Военнопленные начали с шумом строиться.
После поверки дежурные принесли баки с эрзац-кофе и мешки с серым хлебом.
Альберт Валерьянович сразу же после завтрака отправился инспектировать кухню, и еще ему предстояло проконтролировать прием одежды у второй смены охраны. С собой он взял Кривошапкина. Тот не хотел идти, тогда пришлось вмешаться Брониславу.
– Ты совсем ошалел? У нас такой шанс раздобыть форму, а ты филонишь, – сквозь зубы прошептал ему прямо в ухо краснофлотец.
– А ты сам не можешь? – грубо ответил Данила.
– Он действительно не может, – вмешался Шпильковский.
– А сапер?
– Слушай, малец, – краснофлотец взял Кривошапкина за грудки, – если ты хочешь с нами, то будь добр выполнять то, что тебе говорят.
Данила почувствовал «железные» ручищи красного капитана, увидел его дикий взгляд и почувствовал, что этот разъяренный человек способен на все.
– Ладно, пойду, – недовольно буркнул Кривошапкин.
Сгорбившись, он побрел вслед за Альбертом Валерьяновичем, а Бронислав громко сказал Никанору:
– Эй, сапер, перекинемся разок в «морские кости»?
Он достал из кармана вылепленные из хлебного мякиша пять кубиков и подкинул одной рукой.
– Давай. Все равно делать нечего.
Сапер, как обычно, проиграл моряку, и Никанор от досады покраснел, запыхтел.
– Итак, с тебя восемь папирос, – подвел итог Бронислав.
Тут дверь барака открылась, и охранник выкрикнул:
– Арбете!
– Арбайтен, арбайтен, – на немецкий манер зашушукались военнопленные.
Несколько человек сорвались с нар и побежали к двери.
Пантелей Пудовкин поправил свои роскошные усы и направился туда же степенным шагом.
– Хорош играть, мне пора. Кажись, сегодня мне подфартило, – Никанор встал и тяжелой походкой направился к дверям барака.
– Не везет в игре, повезет в работе, – поддел его краснофлотец.
Охранник протянул подошедшему старосте бумажку.
– Только одна? – загудели военнопленные.
– Только одна, – сказал староста, раскрыл ее. На ней было написано:
Baron Nordenskiöld
2
Snickare, takläggare.
И были нарисованы топор, молоток и крыша дома.
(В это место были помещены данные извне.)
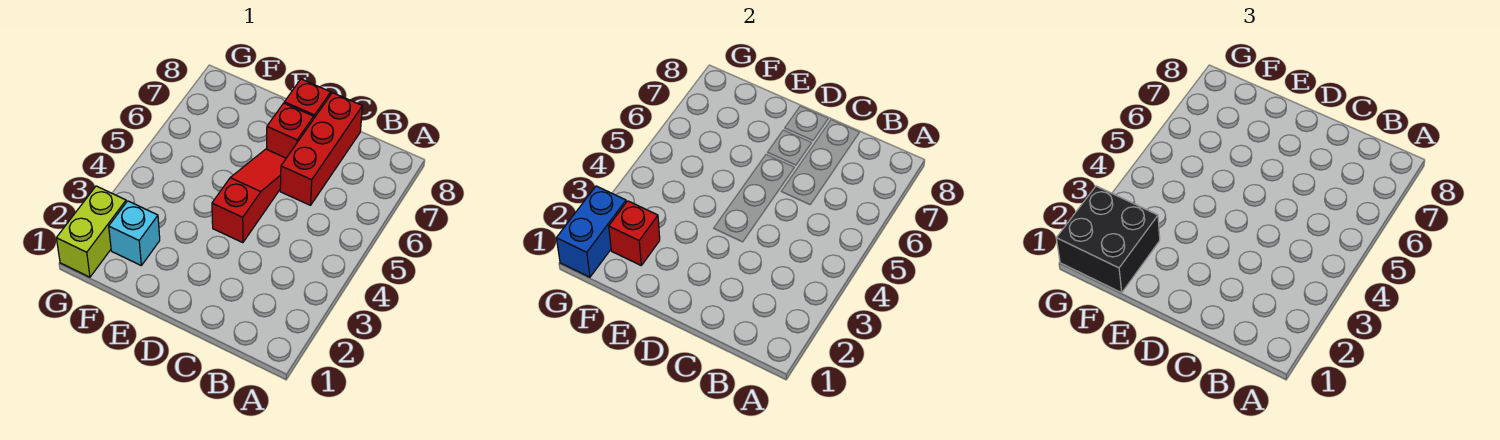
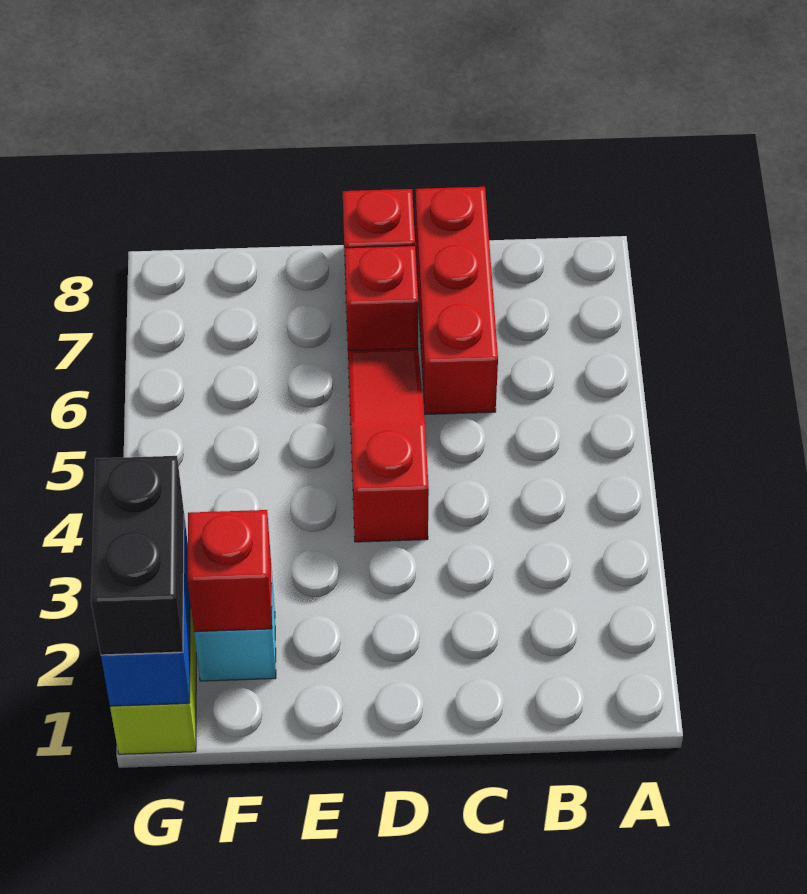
black 2x2 brick [1056,186,1160,293] -> black 1x2 brick [91,456,184,655]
– Значит, так, – начал староста, – барону Нор-ден-ски-ёл-ду требуется.
– Я у этого барона работал! – выступил вперед коротко стриженный мужик, у него были заскорузлые темно-коричневые руки и лицо почти такого же цвета, может, чуть светлее.
– Не перебивай, – одернул его Пудовкин.
– Ему нужны конюхи, а я – кавалерист, – не унимался тот.
– Тихо! Молчи! – загалдели красноармейцы.
– Здесь нарисованы топор, молоток и какой-то треугольник… Кажись, крыша дома.
– Дай посмотреть, – из толпы вышел Никанор Капитонов.
Староста показал ему листок.
– Ему нужны кровельщики… Я согласен, – сказал сапер.
– Э, я тоже у себя в колхозе крышу крыл, – проговорил один из красноармейцев.
– Я тоже. И я еще со вчерашнего дня очередь забивал, – сказал другой, лысый широкоплечий мужик с бычьей шеей.
– Подожди, Кондратий… Всем на шаг назад! – рявкнул староста.
Красноармейцы нехотя отступили.
– К барону на работу пойдет, – Пудовкин сделал небольшую паузу. – Капитонов – раз…
– И Вернидуб – два, – добавил Никанор.
– Какой такой Вернидуб? – резко спросил староста.
– Мой товарищ. Мне с ним сподручней будет работать. На крыше все-таки.
– На крыше… – на секунду задумался староста. – Хорошо, вторым будет Вернидуб.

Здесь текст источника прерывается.